Seaborn Networks, the folks that linked Brazil and the USA together using the Seabras-1 cable are quietly busy. In one of the most low-key launches of a new route, you can’t find much more than a twitter post.
Seaborn announces new route SABR https://t.co/knvcuxfBjJ Cape Town/São Paulo/ NYC faster, more reliable, next-gen subsea data connectivity https://t.co/lzeQk3Fgt4
— Seaborn Networks (@Seabornnetworks) October 23, 2017
Appropriately enough this is an announcement tied to the Africacom event, held over the 7-9 November 2017 in Cape Town, South Africa. But using Google can help. Somewhere on the internet, there is a page looks like the next version of Seaborn’s website. Here there is more information about the SABR cable system. According to this page, the SABR cable will connect to the Seabras-1 cable and land in Cape Town.

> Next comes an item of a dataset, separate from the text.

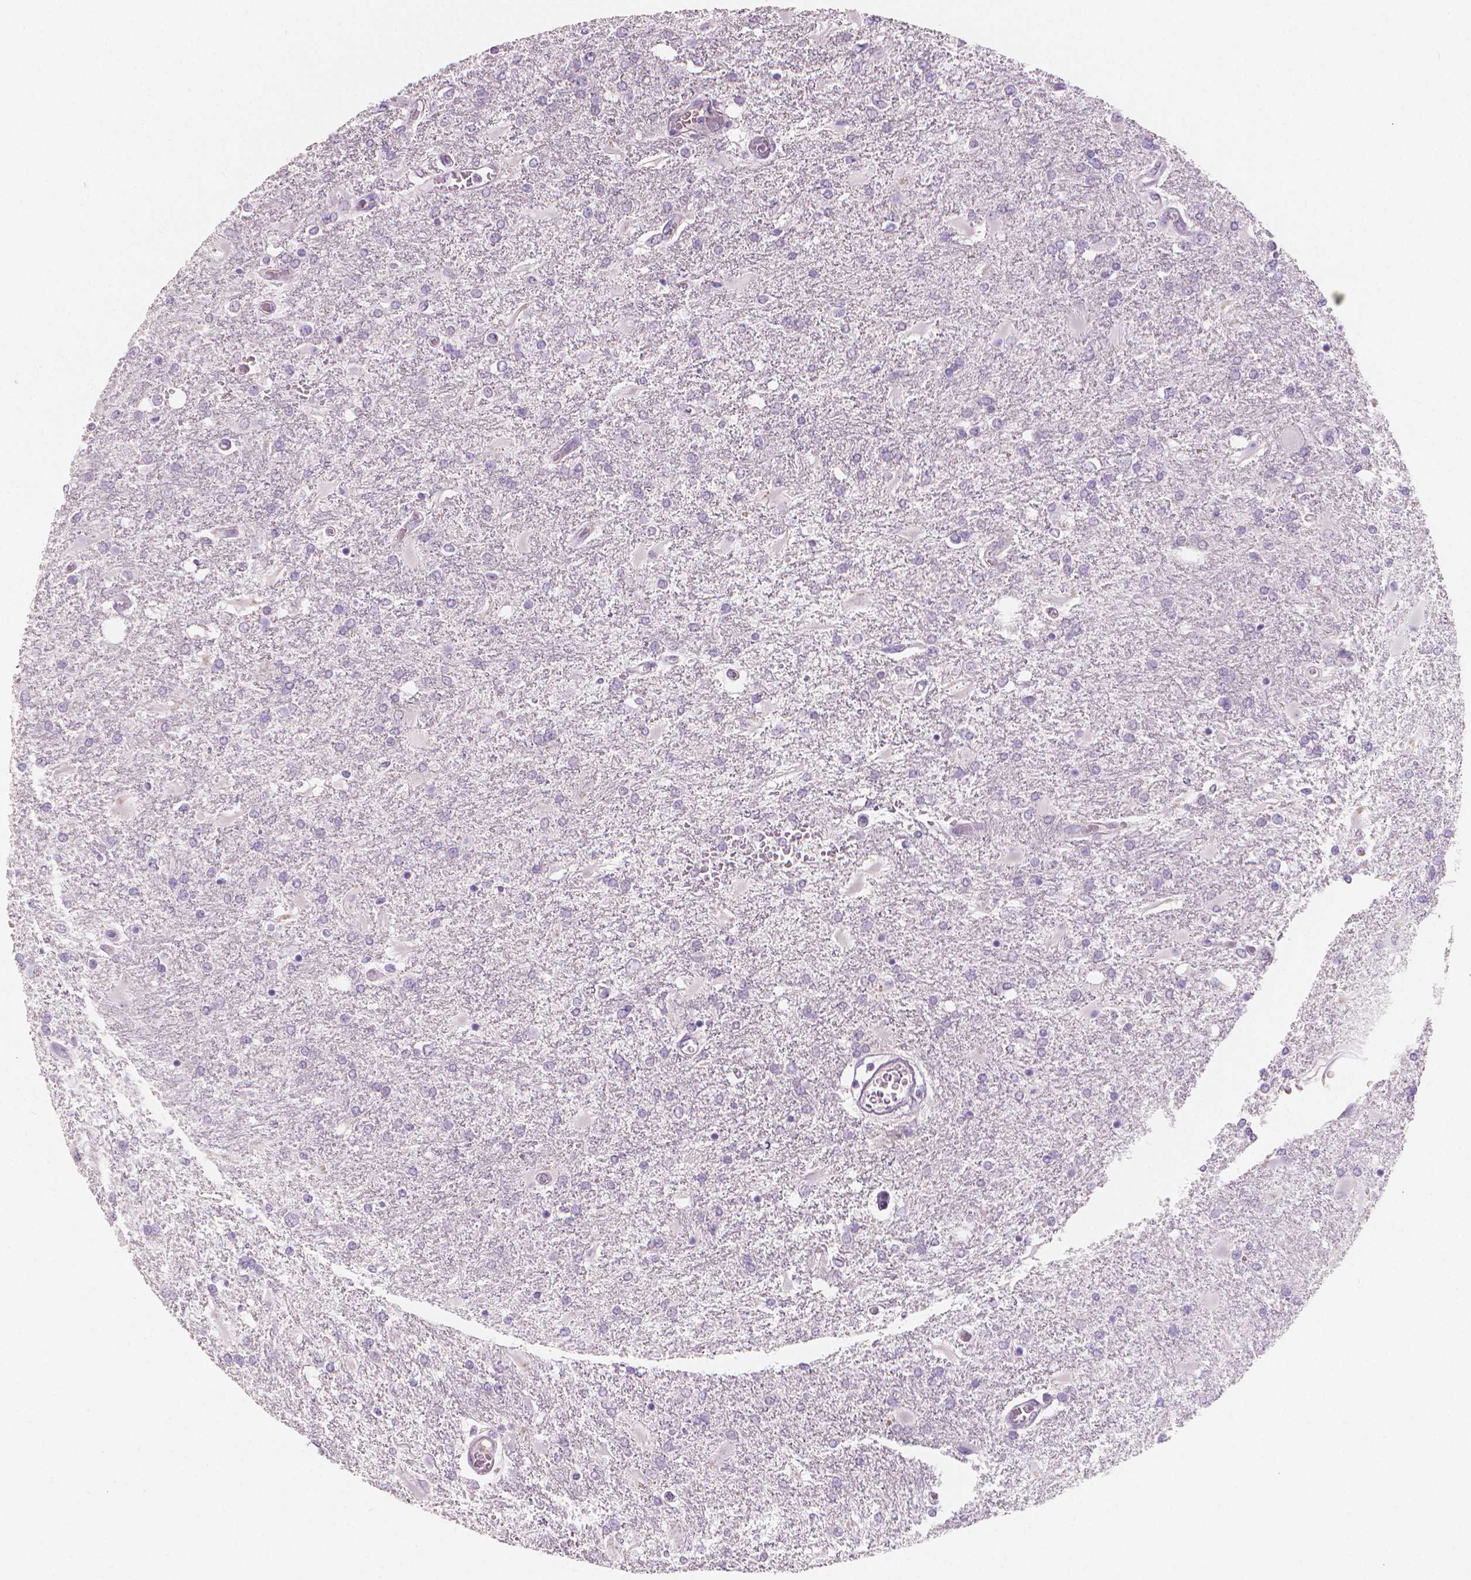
{"staining": {"intensity": "negative", "quantity": "none", "location": "none"}, "tissue": "glioma", "cell_type": "Tumor cells", "image_type": "cancer", "snomed": [{"axis": "morphology", "description": "Glioma, malignant, High grade"}, {"axis": "topography", "description": "Cerebral cortex"}], "caption": "Tumor cells are negative for brown protein staining in malignant glioma (high-grade).", "gene": "APOA4", "patient": {"sex": "male", "age": 79}}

By using the branching unit in the Seabras-1 cable, it will be possible to have circuits that terminate both in South Africa and Brazil, in South Africa and the USA, as well as the existing Brazil-USA, terminations supported by Seabras-1.
Using the same 100Gb/s technology as the Seabras-1 cable, the SABR cable will provide a key route to improve latency between Africa and the USA, as well as improving bandwidth in the South Atlantic, alongside the SAIL cable.